***** RECORDS SUPPLIED *****

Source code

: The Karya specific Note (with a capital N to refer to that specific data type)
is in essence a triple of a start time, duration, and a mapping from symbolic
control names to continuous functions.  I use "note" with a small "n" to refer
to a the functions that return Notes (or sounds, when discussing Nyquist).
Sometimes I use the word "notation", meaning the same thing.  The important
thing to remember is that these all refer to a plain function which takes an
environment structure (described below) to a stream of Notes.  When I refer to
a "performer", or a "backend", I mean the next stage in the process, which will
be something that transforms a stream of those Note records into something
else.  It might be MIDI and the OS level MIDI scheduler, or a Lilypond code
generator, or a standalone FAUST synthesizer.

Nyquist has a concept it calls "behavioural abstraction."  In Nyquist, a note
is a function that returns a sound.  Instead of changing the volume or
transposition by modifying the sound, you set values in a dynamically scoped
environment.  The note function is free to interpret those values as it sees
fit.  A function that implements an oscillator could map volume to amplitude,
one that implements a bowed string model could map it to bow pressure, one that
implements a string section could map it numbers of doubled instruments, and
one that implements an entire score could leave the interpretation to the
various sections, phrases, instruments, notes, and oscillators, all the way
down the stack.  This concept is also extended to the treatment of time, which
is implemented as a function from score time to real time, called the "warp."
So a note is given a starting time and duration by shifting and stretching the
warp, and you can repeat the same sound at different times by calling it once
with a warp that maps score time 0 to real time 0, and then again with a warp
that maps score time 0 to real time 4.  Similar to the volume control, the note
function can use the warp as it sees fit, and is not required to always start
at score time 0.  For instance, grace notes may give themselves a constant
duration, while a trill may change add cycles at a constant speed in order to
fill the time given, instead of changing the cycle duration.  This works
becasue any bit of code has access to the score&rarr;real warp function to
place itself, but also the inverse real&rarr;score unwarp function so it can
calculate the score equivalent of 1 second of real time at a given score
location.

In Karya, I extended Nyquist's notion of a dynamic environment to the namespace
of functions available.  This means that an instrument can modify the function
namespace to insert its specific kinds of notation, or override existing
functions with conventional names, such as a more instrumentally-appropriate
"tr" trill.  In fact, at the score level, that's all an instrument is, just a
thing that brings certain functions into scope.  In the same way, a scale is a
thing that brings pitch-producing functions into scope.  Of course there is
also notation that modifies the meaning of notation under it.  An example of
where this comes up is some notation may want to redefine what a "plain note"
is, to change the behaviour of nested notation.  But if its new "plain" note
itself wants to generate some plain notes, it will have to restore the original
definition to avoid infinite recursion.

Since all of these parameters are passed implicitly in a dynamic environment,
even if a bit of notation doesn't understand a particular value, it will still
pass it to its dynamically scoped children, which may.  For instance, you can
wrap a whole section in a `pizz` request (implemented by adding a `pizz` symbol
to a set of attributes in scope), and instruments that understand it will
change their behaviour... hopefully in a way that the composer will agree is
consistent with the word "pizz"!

*****
***** RECORDS SUPPLIED *****

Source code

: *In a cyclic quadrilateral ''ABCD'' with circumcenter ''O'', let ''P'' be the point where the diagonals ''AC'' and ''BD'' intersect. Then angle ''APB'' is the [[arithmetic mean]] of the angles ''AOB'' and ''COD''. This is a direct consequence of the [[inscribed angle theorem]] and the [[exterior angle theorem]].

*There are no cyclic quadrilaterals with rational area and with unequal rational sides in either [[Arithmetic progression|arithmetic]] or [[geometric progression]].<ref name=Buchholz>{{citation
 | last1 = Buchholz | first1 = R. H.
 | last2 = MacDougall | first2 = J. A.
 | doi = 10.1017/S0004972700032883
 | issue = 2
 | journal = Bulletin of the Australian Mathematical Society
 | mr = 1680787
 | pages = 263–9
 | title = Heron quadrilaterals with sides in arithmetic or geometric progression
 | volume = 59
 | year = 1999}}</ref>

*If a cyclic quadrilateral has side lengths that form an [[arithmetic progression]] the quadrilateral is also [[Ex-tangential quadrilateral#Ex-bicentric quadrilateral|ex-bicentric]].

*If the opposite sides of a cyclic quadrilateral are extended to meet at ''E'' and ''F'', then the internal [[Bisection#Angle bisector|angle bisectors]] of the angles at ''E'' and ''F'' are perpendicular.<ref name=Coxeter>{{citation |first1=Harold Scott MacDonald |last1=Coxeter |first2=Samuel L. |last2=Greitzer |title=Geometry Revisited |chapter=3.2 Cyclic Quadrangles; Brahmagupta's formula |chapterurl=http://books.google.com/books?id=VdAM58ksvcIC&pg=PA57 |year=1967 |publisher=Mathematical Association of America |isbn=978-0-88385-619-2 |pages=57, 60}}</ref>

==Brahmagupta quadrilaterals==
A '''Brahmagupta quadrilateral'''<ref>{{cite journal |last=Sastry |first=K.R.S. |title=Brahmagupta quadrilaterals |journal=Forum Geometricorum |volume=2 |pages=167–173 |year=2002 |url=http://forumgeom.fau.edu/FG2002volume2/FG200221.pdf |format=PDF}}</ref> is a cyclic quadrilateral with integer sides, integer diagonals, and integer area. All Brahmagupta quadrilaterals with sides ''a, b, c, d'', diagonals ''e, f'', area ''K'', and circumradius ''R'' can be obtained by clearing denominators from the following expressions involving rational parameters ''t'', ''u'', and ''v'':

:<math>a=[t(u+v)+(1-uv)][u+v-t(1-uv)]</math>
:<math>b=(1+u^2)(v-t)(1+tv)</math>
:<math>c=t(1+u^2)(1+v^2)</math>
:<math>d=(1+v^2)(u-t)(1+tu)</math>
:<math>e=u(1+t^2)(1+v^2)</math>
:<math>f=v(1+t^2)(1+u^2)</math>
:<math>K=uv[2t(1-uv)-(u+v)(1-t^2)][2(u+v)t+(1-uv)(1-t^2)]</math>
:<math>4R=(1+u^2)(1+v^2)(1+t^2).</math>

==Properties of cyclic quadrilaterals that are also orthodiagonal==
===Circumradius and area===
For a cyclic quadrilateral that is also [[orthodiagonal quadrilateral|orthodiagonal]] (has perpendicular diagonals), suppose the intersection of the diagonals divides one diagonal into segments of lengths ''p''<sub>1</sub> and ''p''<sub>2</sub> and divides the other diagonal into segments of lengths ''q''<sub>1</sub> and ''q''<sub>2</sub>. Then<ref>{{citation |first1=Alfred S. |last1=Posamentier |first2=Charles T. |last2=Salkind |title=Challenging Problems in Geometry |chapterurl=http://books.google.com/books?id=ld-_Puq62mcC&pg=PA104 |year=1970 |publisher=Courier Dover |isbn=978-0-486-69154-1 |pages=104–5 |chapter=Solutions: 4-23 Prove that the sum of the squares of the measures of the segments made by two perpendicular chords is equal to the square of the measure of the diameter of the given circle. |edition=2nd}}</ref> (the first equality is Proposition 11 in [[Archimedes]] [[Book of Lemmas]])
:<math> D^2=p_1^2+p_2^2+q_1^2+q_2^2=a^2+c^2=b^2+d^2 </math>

*****

▶ WHAT IS REQUIRED: Reproduce verbatim the lines beginning with the one containing "Since all of" and continuing through the one containing "consistent with the".

▶ SOLUTION FOR THIS PROBLEM:
Since all of these parameters are passed implicitly in a dynamic environment,
even if a bit of notation doesn't understand a particular value, it will still
pass it to its dynamically scoped children, which may.  For instance, you can
wrap a whole section in a `pizz` request (implemented by adding a `pizz` symbol
to a set of attributes in scope), and instruments that understand it will
change their behaviour... hopefully in a way that the composer will agree is
consistent with the word "pizz"!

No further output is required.